95 % confidence interval In a random sample of 41 cyclists two years ago, 18 tested positive for drugs. A random sample of 45
is conducted this year and 15 test positive.
(a) Give a 95 percent confidence interval for the percentage who tested positive two years ago.
(b) Can you conclude that drug use (or its detection rate) has fallen? Specifically
i. What is the null hypothesis?
ii. What is the value of the test statistic and what is its distribution?
iii. What is the
p
value of the test statistic? Interpret what this means for the validity of the null
hypothesis
I dont understand how to get the Confidence Interval without any mean or standard error
 A: The 95 percent confidence interval for a percentage is classically obtained by adding and subtracting to the proportion p an interval computed using the formula 1.96 Sqrt[(p(1-p)/N], where N is the total number of observations, and 1.96 is the standard number of SDs extending from the mean of a normal distribution and encompassing 95% of the population. Also, to obtain a correction for continuity, this interval has to be increased by 0.5/N. Applying this to the 41 cyclists sampled two years ago, of whom 18 tested positive for drugs, we get a proportion of 0.44, an interval of 0.16, and a 95% CI ranging from 0.27 to 0.60. This interval includes the new proportion observed this year (15/45=0.333). Based on this simple analisys, you could roughly conclude that the proportion probably has not fallen significantly. 

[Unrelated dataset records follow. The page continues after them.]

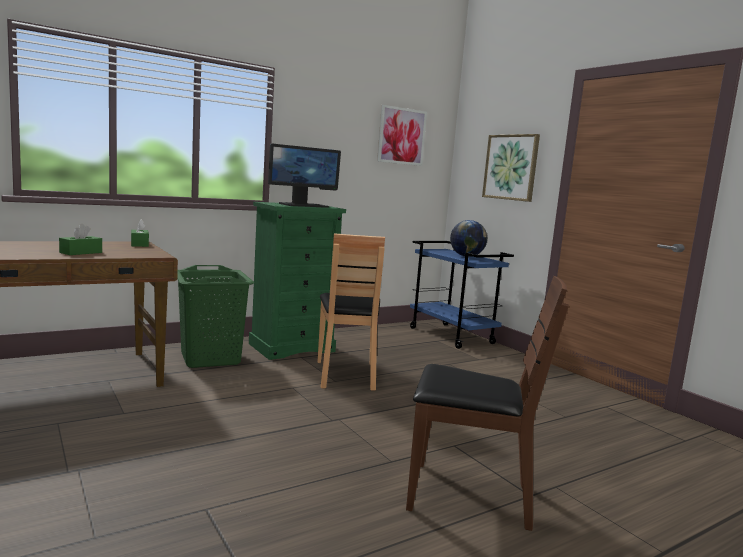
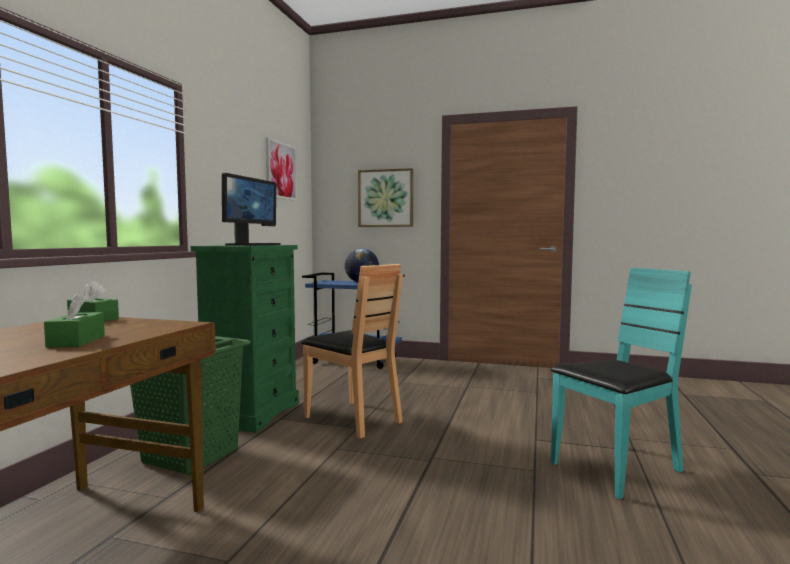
camera: 40 degrees left, 5 degrees down
(467, 495) = (616, 469): brown chair -> turquoise chair

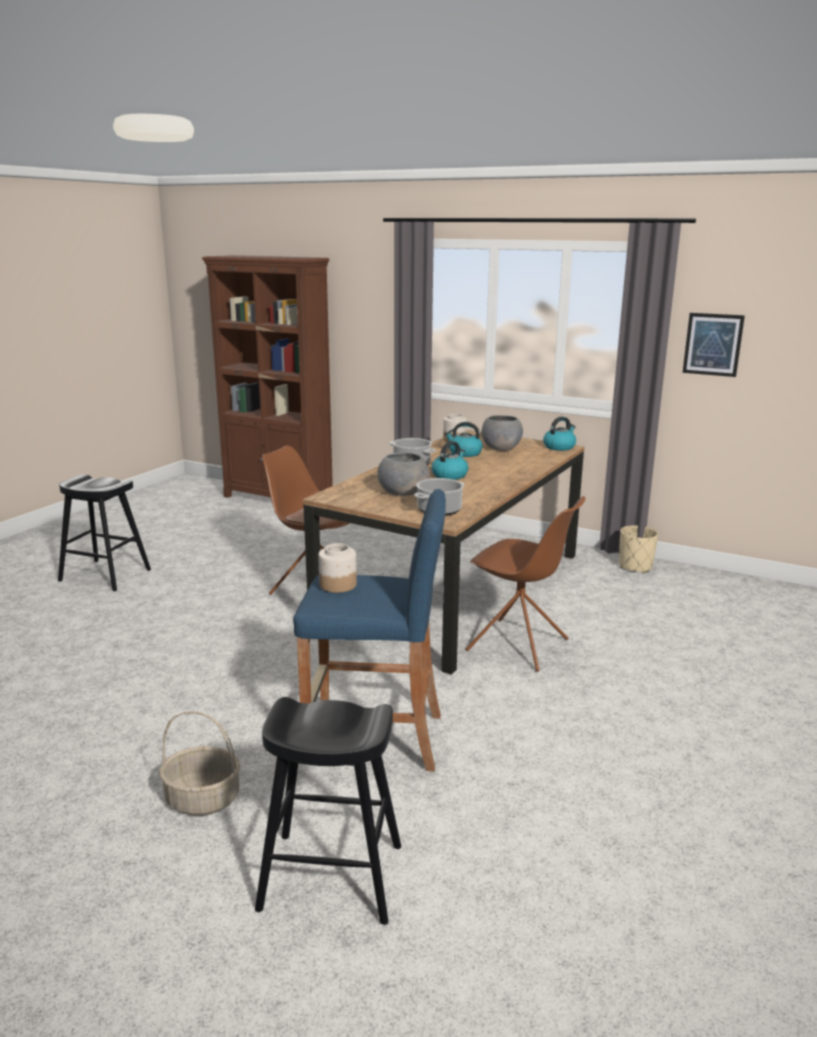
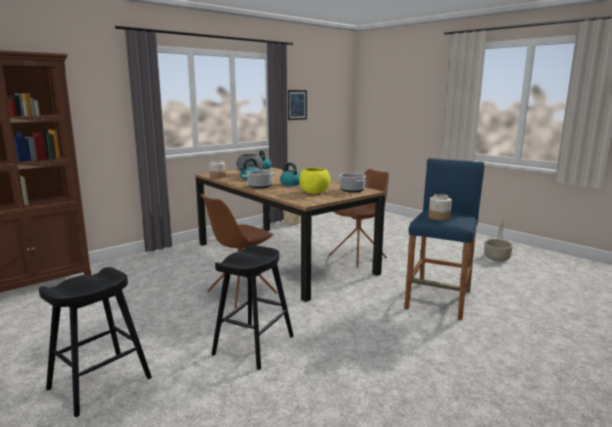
camera: 70 degrees left, 5 degrees down
(202, 800) = (497, 352): basket -> basket (497, 258)
(332, 877) = (553, 323): black stool -> black stool (254, 345)
(404, 493) = (314, 192): grey bowl -> yellow bowl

However, to better explore the null hypothesis (that the two proportions are not significantly different, i.e., that the proportion has not fallen) a more appropriate way is to compute the 95% CI of the difference between proportions.  This can be calculated by adding and substracting to the observed difference p1-p2 an interval given by 1.96 Sqrt[(p1(1-p1)/N1 + p2(1-p2)/N2]. Using the data provided, we get that the difference p1-p2 is 0.44-0.33=0.11, and the interval is 0.21. Thus, the 95% CI for the difference of the two proportions ranges from -0.10 to +0.31. Since this interval encompasses zero, you can conclude that the two proportions are not significantly different.